Jaki jeszcze numer mi wytniesz
W którą ślepą skierujesz ulicę
Ile razy palce sobie przytnę
Nim się wreszcie klamki uchwycę
By otworzyć drzwi do twego serca
Które przeszło już tyle zawałów
Czy nikogo więcej nie obudzą
W twym imieniu oddane wystrzały
Nie pragnę wcale byś była wielka
Zbrojna po zęby od morza do morza
I nie chcę także by cię uważano
Za perłę świata i wybrankę Boga
Chcę tylko domu w twoich granicach
Bez lokatorów stukających w ściany
Gdy ktoś chce trochę głośniej zaśpiewać
O sprawach które wszyscy znamy
"Moja litania" jest przepełniona nadzieją na przemiany demokratyczne w Polsce. Później Wójtowicz stwierdził z ironią, że do dziś dzięki tej pieśni może czuć się "obrońcą demokracji".
"Ballada o szosie E-7" (słowa i muzyka Jan Krzysztof Kelus)

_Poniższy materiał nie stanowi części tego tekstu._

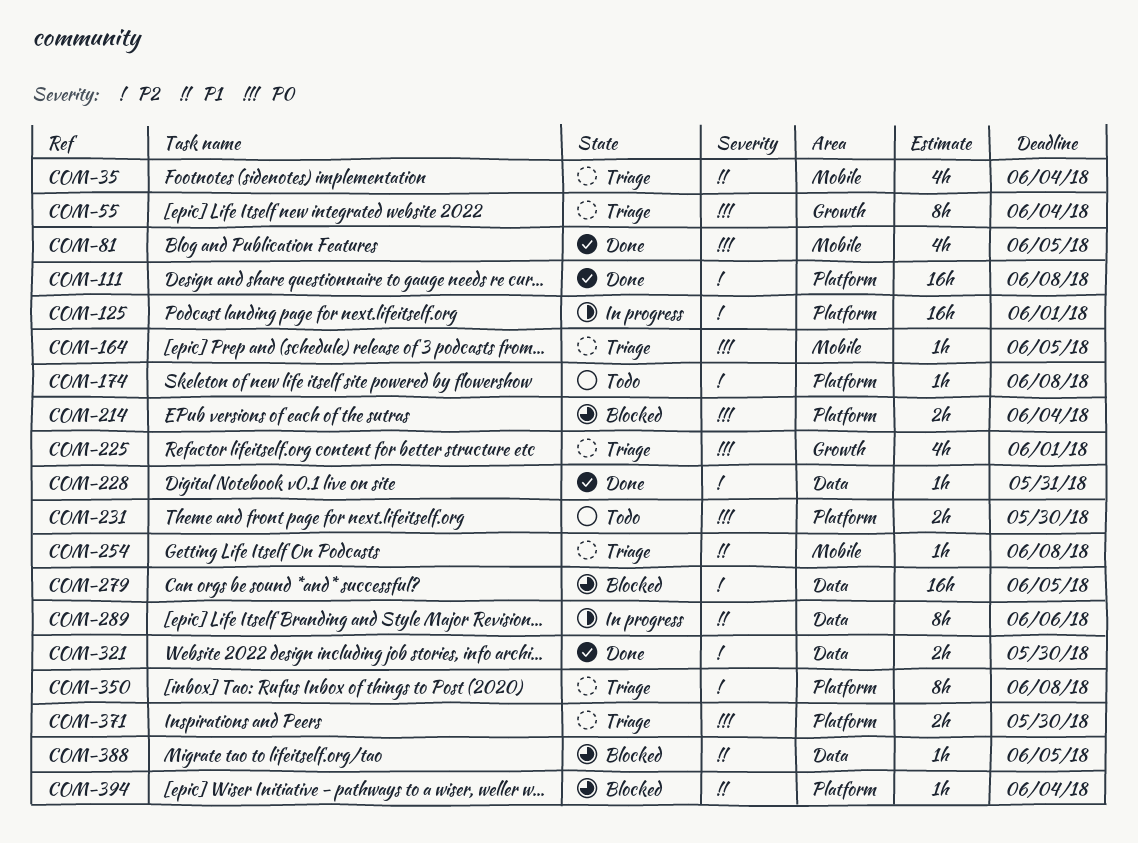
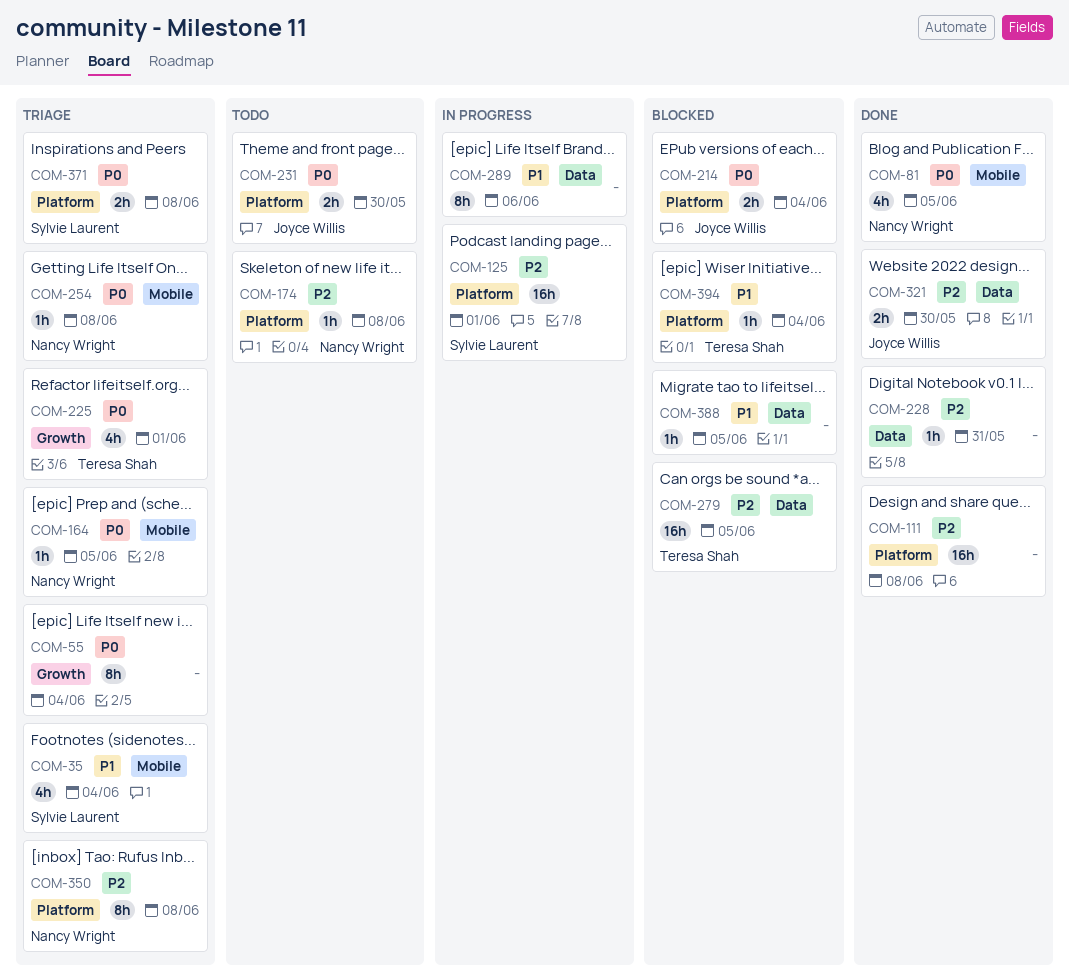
COM-254, priority: P1 -> P0
COM-371, due: May 30 -> Jun 8

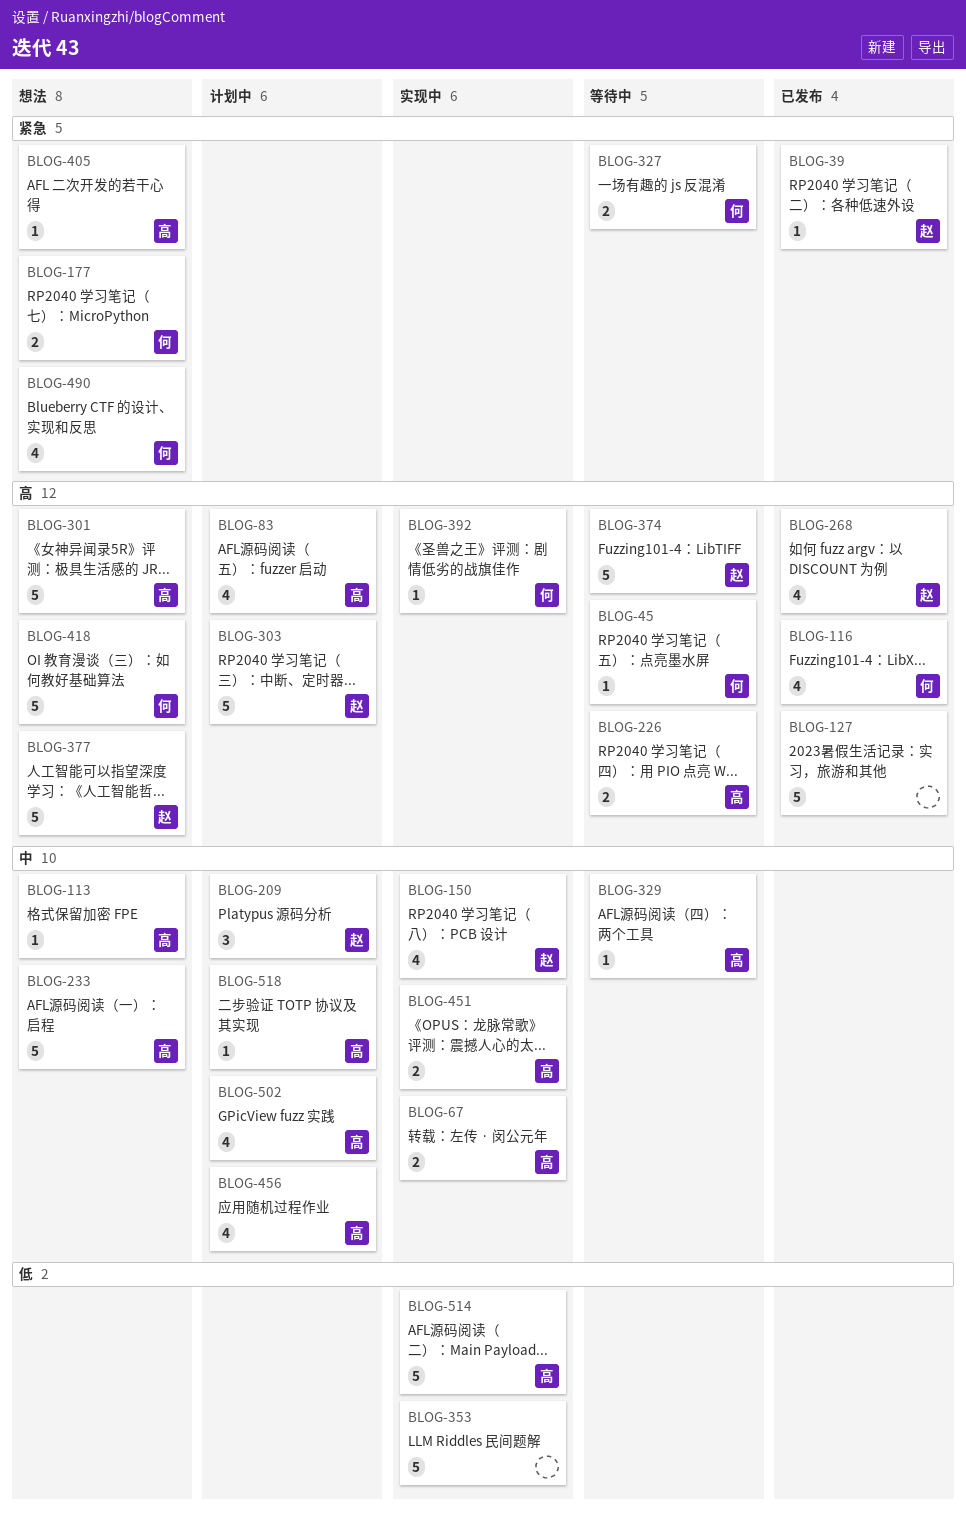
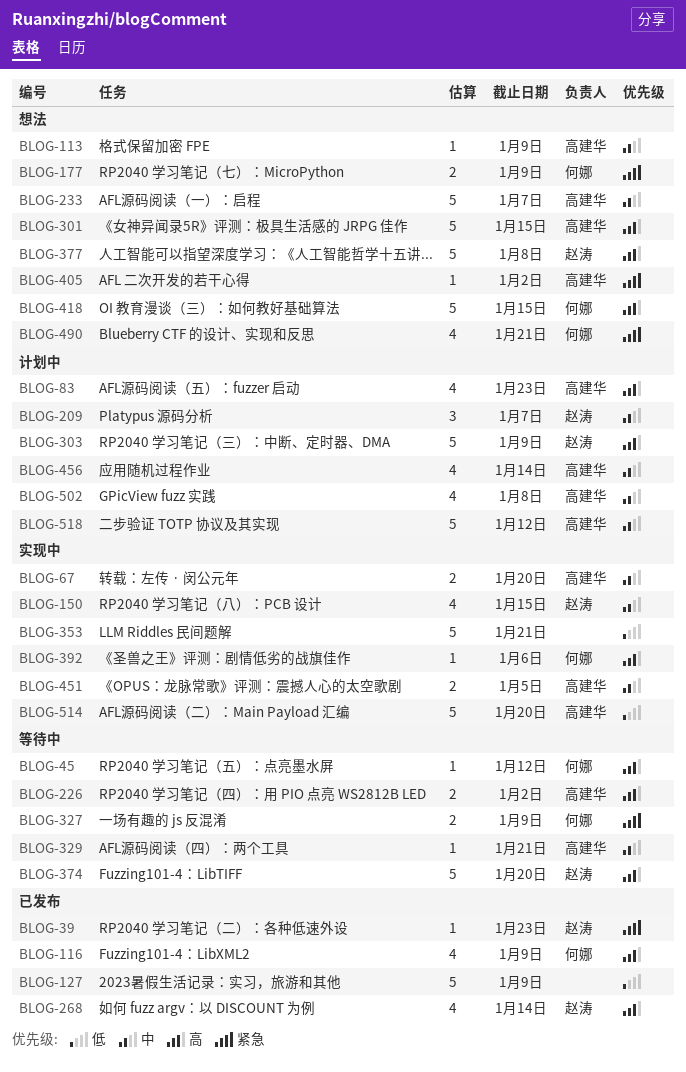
BLOG-127, priority: 高 -> 低
BLOG-518, estimate: 1 -> 5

Znany bard Jan Krzysztof Kelus jeszcze przed pojawieniem się Solidarności miał w swojej biografii piękną kartę oporu wobec władzy komunistycznej. W marcu 1968 roku, jako doktorant na Uniwersytecie Warszawskim, stanął po stronie protestujących studentów. A rok później zasiadł na ławie oskarżonych w tzw. procesie alpinistów, w którym grupie młodych ludzi zarzucano przerzucanie przez polsko-czechosłowacką granicę w Tatrach nielegalnych wydawnictw: "Kultury" paryskiej i innych publikacji Instytutu Literackiego.
Kelus jako pierwszy w Polsce zaczął wypuszczać nagrywane przez siebie nielegalnie kasety, przechodząc do historii jako pionier polskiego podziemia muzycznego. Tworzył piosenki w stylu amerykańskich bardów i pieśniarzy takich jak Woody Guthrie i Pete Seeger, pisał melancholijne ballady – jedna z najbardziej znanych nosi tytuł "Papierosy Biełamor-kanał". Śpiewał z charakterystyczną, pozbawioną emocji manierą, jego głos był zawsze cichy, spokojny, zdystansowany, jakby bard był zmęczony niesprawiedliwością i bólem świata. Za tą pozorną bezsilnością czuć było jednak głęboką wewnętrzną siłę.
"Ballada o szosie E-7" opowiada o organizowanej przez KOR (którego Kelus był aktywnym współpracownikiem) akcji pomocy robotnikom Radomia represjonowanym za udział w masowych strajkach w czerwcu 1976 roku. Szosa E-7 to droga łącząca Warszawę z Radomiem, którą wówczas często przemierzali członkowie i współpracownicy KOR-u.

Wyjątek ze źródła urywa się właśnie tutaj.